Abstract

As globalisation and Pax Americana replaced the cold war as a framework for thinking about things international, explicitly liberal ideas of international relations developed and gained momentum. Liberalism puts great emphasis on law, and it is therefore no coincidence that there has also emerged a liberal theory of international law (LiTIL). Liberal ideas can be traced to many writers of international law, but the articulated liberal theory of international law is associated with Anne-Marie Slaughter, professor of international, foreign and comparative law at Harvard Law School. Besides her law degree, Slaughter has a PhD in IR, and she started publishing at the time of the break-up of the Soviet empire, which does not seem coincidental. Slaughter’s writing builds on a few distinct ideas: International law should be based on developments in IR, i.e., on liberal IR, where the individual is the fundamental actor. There is a liberal zone of peace and law and a non-liberal zone of (potential) wars and politics, and legal relations in the liberal zone are different from relations with or within the non-liberal zone; In the liberal zone, international relations have changed fundamentally from the old Westphalian paradigm, to relations on three levels: the transnational level between individuals, the transgovernmental between governmental institutions – what she calls disaggregation of sovereignty - and the traditional inter-state level.

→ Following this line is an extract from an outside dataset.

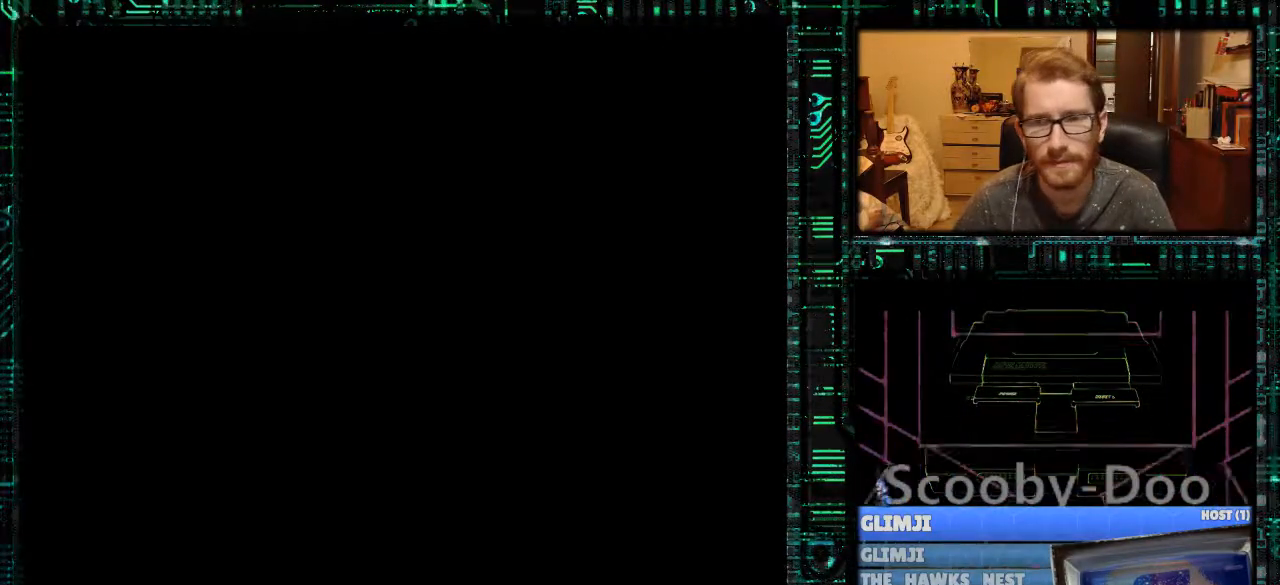
{"buttons": ["Y", "DPAD_RIGHT"], "events": []}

This theory has been critiqued from several points of view: Andreas Behnke will deal with the IR underpinnings of her theory and their political implications, Outi Korhonen has analysed the epistomological theory implicit in liberal international law, Martti Koskenniemi has written about the relation between law and politics in liberal international law, the political theory implicit in liberal international law has been questioned by Susan Marks and the political implications of her legal theory will be covered in Linda Bishai’s presentation. My intention with this paper is to deal with the liberal theory of international law as a legal theory. That is, I want to see what it has to say about the foundation of law, the nature of law, and how we can determine what is valid law, all of which are questions which legal theories usually aim to answer. I will first present Slaughter’s theory, and then deal with the different implications of that theory from the perspective of whether it produces sound international legal theory.